» **INPUT DATA**
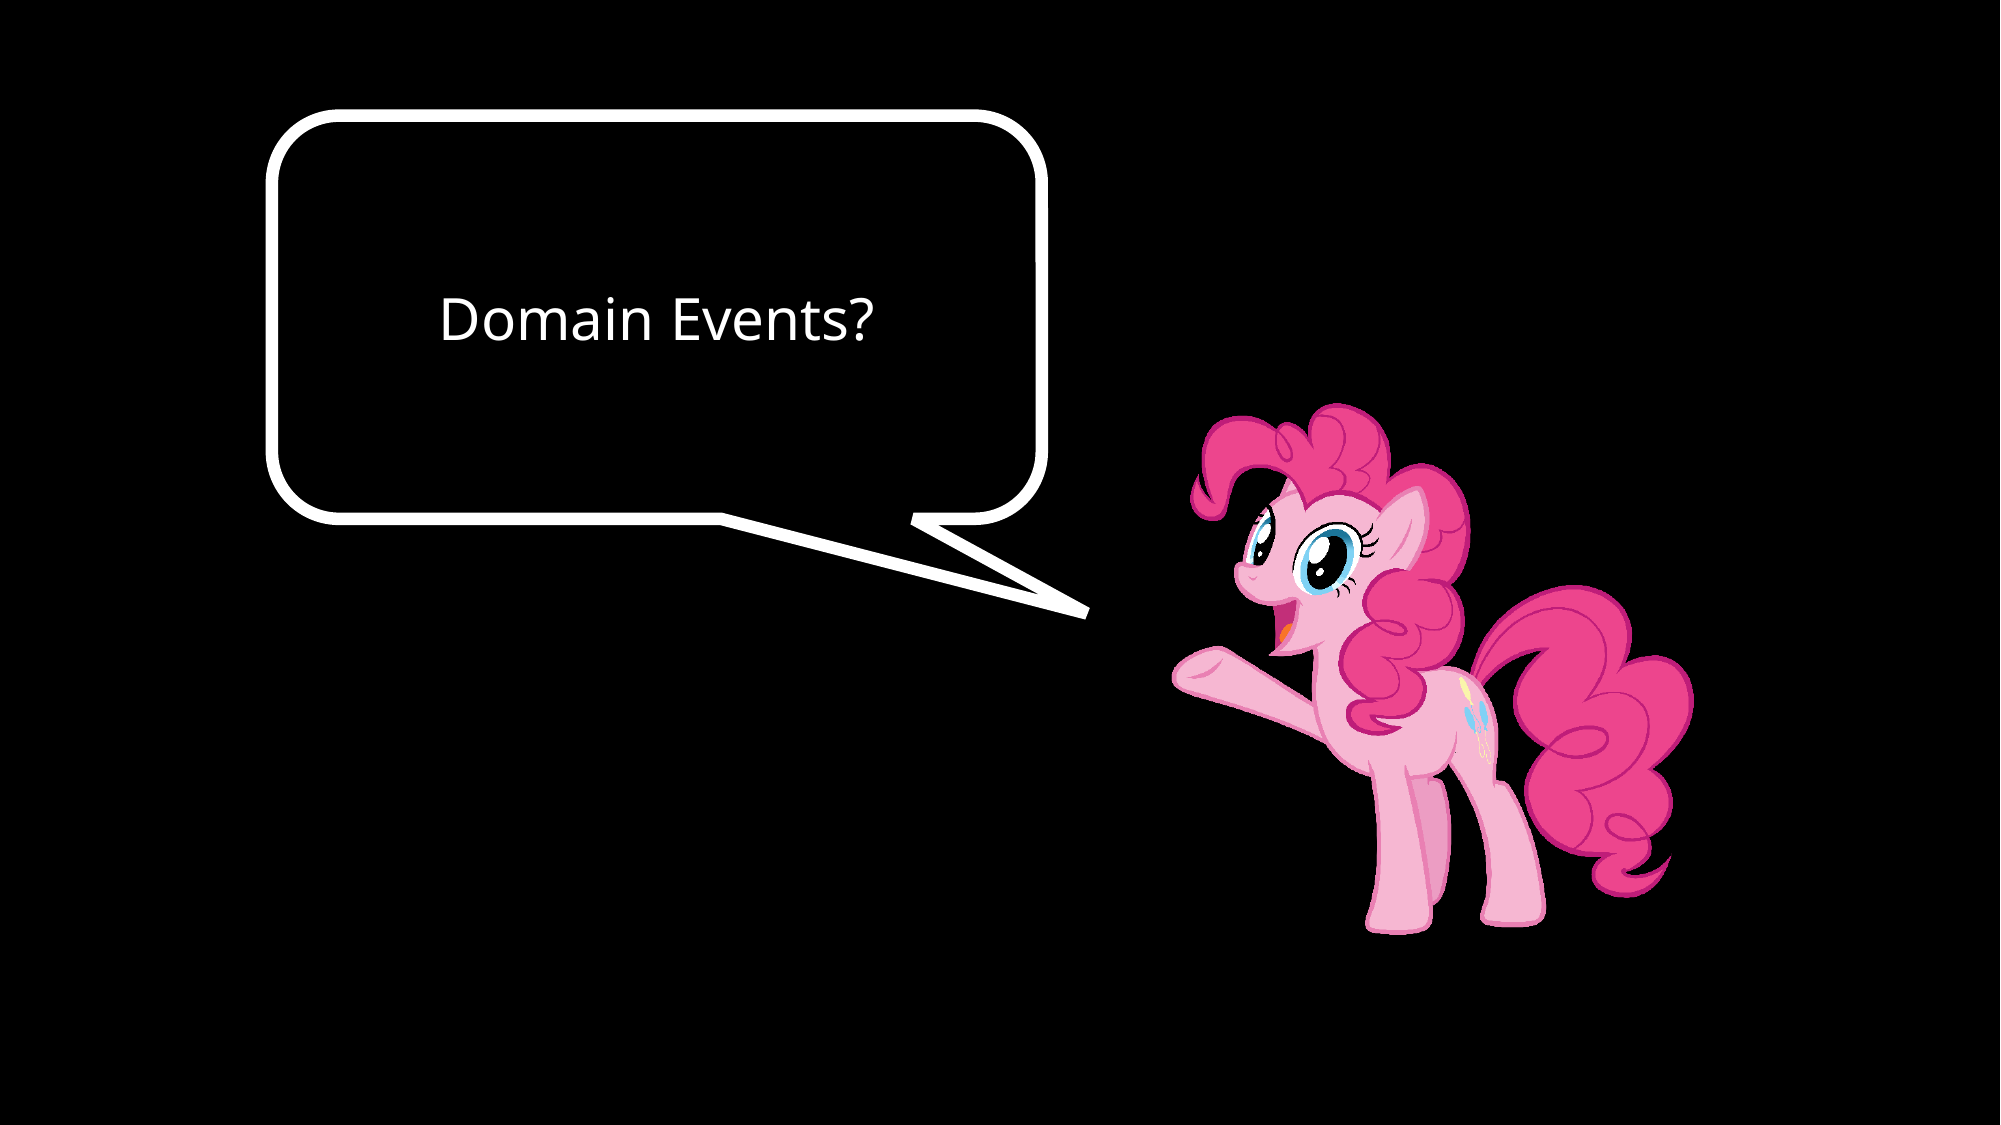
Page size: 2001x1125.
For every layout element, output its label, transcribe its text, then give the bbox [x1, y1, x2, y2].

picture [1160, 398, 1699, 938]
text_box Domain Events? [270, 114, 1088, 615]
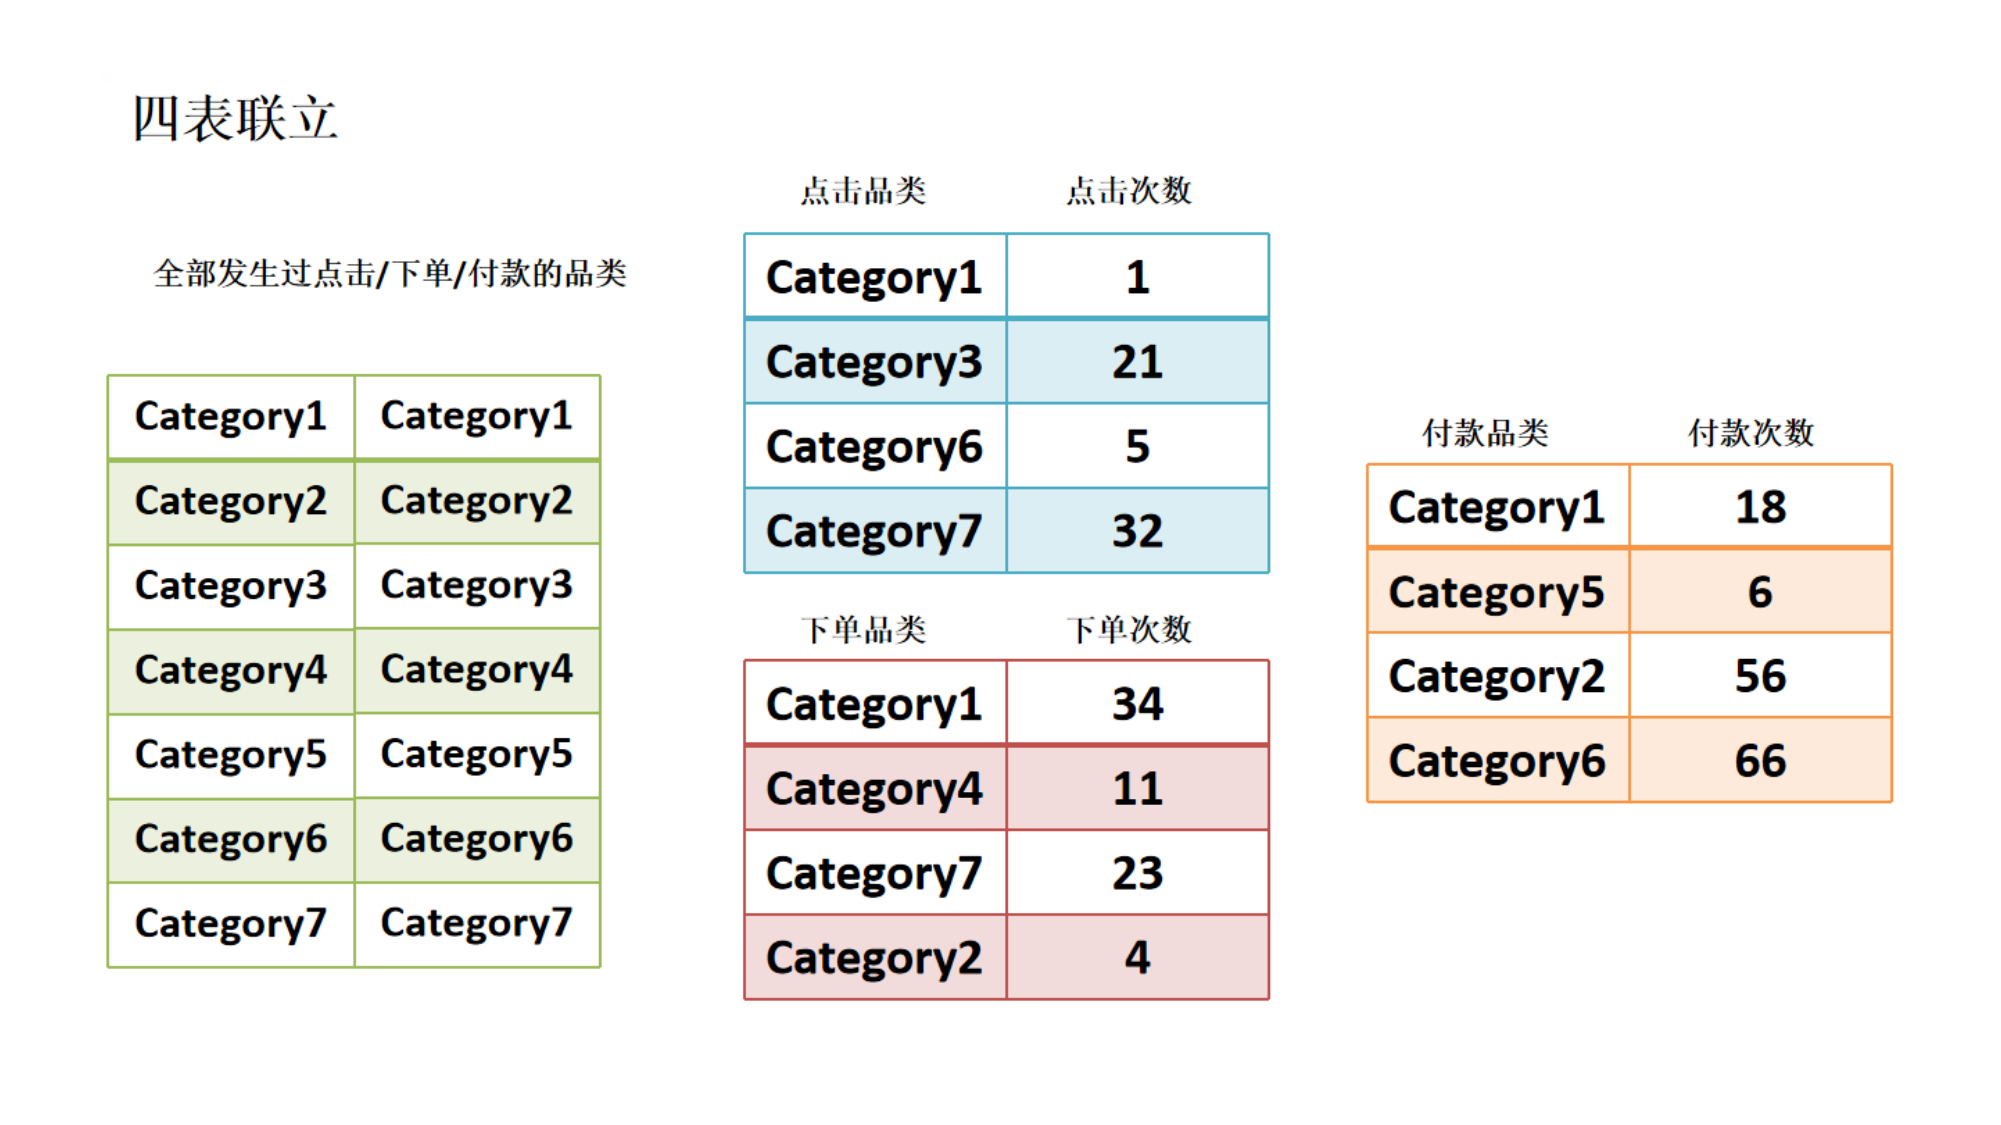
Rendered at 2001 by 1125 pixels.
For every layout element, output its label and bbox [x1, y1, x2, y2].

» **TASK BRIEF**
The complete set of records should be written out again, pictures excluded.

» **ANSWER BOX**
Page size: 2001x1125.
For every layout element, output its label, transcribe its text, then give the bbox [x1, y1, x2, y2].

picture [1160, 398, 1699, 938]
text_box Domain Events? [270, 114, 1088, 615]
Rendered at 2001 by 1125 pixels.
For every layout element, output its label and bbox [x1, y1, x2, y2].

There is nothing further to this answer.